I faltered a moment in my longing to address him, and then I decided that
every one who forebore to speak needlessly to him, or to shake his hand,
did him a kindness; and I wish I could be as sure of the wisdom of all my
past behavior as I am of that piece of it. He walked up to the
watercooler that stood in the corner, and drew himself a full goblet from
it, which he poured down his throat with a backward tilt of his head, and
then went wearily within doors. The whole affair, so simple, has always
remained one of a certain pathos in my memory, and I would rather have
seen Lincoln in that unconscious moment than on some statelier occasion.




V.

I went home to Ohio; and sent on the bond I was to file in the Treasury
Department; but it was mislaid there, and to prevent another chance of
that kind I carried on the duplicate myself. It was on my second visit
that I met the generous young Irishman William D. O'Connor, at the house
of my friend Piatt, and heard his ardent talk. He was one of the
promising men of that day, and he had written an anti-slavery novel in
the heroic mood of Victor Hugo, which greatly took my fancy; and I
believe he wrote poems too. He had not yet risen to be the chief of Walt
Whitman's champions outside of the Saturday Press, but he had already
espoused the theory of Bacon's authorship of Shakespeare, then newly
exploited by the poor lady of Bacon's name, who died constant to it in an
insane asylum. He used to speak of the reputed dramatist as "the fat
peasant of Stratford," and he was otherwise picturesque of speech in a
measure that consoled, if it did not convince. The great war was then
full upon us, and when in the silences of our literary talk its awful
breath was heard, and its shadow fell upon the hearth where we gathered
round the first fires of autumn, O'Connor would lift his beautiful head
with a fine effect of prophecy, and say, "Friends, I feel a sense of
victory in the air." He was not wrong; only the victory was for the
other aide.

▸ **Source material**
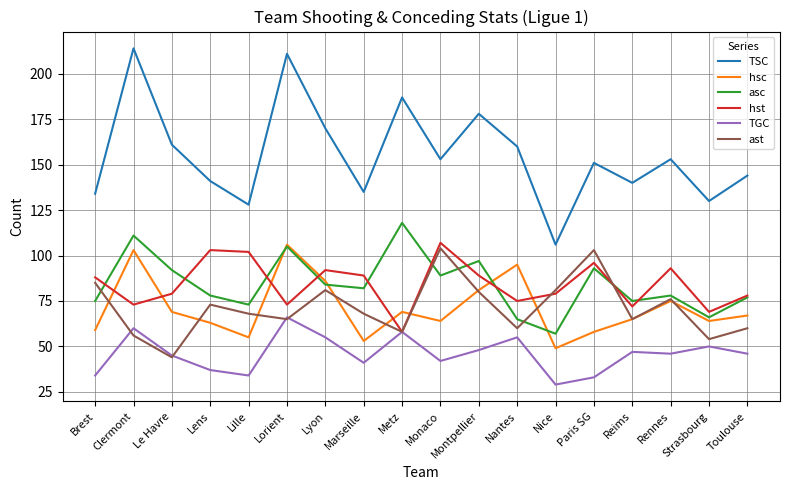

True or false: hsc has more than 2 points higher than both neighbors.

True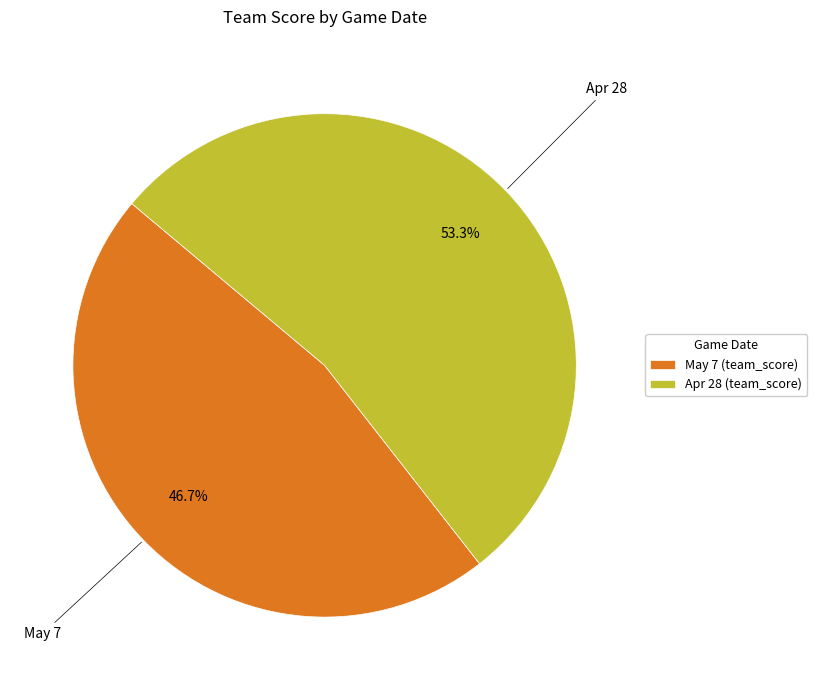

Which category has the smallest portion of the pie?

May 7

▸ **Exercise aim**
In the text above about seeing Lincoln, rewrite the part from "I faltered a" to "some statelier occasion.", swapping "watercooler" for "fountain".

▸ **Task response**
I faltered a moment in my longing to address him, and then I decided that
every one who forebore to speak needlessly to him, or to shake his hand,
did him a kindness; and I wish I could be as sure of the wisdom of all my
past behavior as I am of that piece of it. He walked up to the
fountain that stood in the corner, and drew himself a full goblet from
it, which he poured down his throat with a backward tilt of his head, and
then went wearily within doors. The whole affair, so simple, has always
remained one of a certain pathos in my memory, and I would rather have
seen Lincoln in that unconscious moment than on some statelier occasion.